Copy number variations are large areas of the genome with either duplicated or missing sections of DNA. "Our analysis indicates that CNV occurred in both cancer and non-cancer tissues, and CNV of these tissues predicts prostate cancer progression," says lead investigator Jian-Hua Luo, MD, PhD, associate professor in the Divisions of Molecular and Cellular Pathology, and Anatomic Molecular Pathology, Department of Pathology, University of Pittsburgh School of Medicine. "Prediction models of prostate cancer relapse, or of the rate of PSA level increase after surgery, were generated from specific CNV patterns in tumor or benign prostate tissues adjacent to cancer samples."

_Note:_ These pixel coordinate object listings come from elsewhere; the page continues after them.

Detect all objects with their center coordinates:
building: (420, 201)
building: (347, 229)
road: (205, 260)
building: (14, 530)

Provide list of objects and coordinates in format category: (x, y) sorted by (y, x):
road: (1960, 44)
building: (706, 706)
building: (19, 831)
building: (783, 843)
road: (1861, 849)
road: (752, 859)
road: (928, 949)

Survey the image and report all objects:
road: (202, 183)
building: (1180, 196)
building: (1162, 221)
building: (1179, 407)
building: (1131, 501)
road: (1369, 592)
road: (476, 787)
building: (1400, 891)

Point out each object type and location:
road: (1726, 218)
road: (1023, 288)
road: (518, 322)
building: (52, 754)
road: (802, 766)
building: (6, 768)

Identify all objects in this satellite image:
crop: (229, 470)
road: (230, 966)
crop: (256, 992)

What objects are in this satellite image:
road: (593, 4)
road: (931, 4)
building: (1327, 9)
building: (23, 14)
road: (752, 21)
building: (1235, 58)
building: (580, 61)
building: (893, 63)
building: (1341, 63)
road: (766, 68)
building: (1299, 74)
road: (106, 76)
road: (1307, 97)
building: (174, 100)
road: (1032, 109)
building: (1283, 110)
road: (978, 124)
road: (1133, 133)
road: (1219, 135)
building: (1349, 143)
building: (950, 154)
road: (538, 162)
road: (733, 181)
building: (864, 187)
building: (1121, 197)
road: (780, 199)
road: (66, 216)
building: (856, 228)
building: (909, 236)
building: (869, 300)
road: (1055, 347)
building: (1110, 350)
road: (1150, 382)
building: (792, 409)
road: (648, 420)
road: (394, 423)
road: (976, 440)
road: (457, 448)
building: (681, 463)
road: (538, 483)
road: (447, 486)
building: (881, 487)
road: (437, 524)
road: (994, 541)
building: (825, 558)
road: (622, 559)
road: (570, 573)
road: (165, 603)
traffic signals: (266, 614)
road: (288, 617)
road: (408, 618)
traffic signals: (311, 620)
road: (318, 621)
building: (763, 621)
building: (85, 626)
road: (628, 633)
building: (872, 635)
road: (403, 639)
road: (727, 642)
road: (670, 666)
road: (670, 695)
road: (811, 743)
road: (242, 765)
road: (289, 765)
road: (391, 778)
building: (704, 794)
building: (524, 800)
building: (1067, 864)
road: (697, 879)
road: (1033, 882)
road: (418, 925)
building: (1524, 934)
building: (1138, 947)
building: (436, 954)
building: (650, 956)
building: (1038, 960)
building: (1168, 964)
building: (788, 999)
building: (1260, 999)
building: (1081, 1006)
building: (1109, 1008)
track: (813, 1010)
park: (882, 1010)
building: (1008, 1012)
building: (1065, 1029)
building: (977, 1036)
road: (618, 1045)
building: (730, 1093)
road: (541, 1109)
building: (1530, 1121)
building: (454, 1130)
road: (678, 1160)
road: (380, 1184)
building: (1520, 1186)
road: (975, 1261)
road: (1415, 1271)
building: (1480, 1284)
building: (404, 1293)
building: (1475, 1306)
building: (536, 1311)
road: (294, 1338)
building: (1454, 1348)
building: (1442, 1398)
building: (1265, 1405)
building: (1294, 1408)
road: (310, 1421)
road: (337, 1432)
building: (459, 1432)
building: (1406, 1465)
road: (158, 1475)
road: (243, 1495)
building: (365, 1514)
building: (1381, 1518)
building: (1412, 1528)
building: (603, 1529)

To detect the abnormalities, scientists conducted a comprehensive genome analysis on 238 samples obtained from men undergoing radical prostatectomy: 104 prostate tumor samples, 85 blood samples from patients with prostate cancer, and 49 samples of benign prostate tissues adjacent to a tumor. A third of the samples were from patients exhibiting recurrence with a PSA level increasing at a rapid rate, doubling in less than four months (rapid increases are associated with lethal prostate cancer); a third from patients exhibiting recurrence with a PSA level increasing at a slow rate, doubling time greater than 15 months; and a third with no relapse more than five years after surgery. Three commercially available prostate cancer cell lines were also tested to validate the results.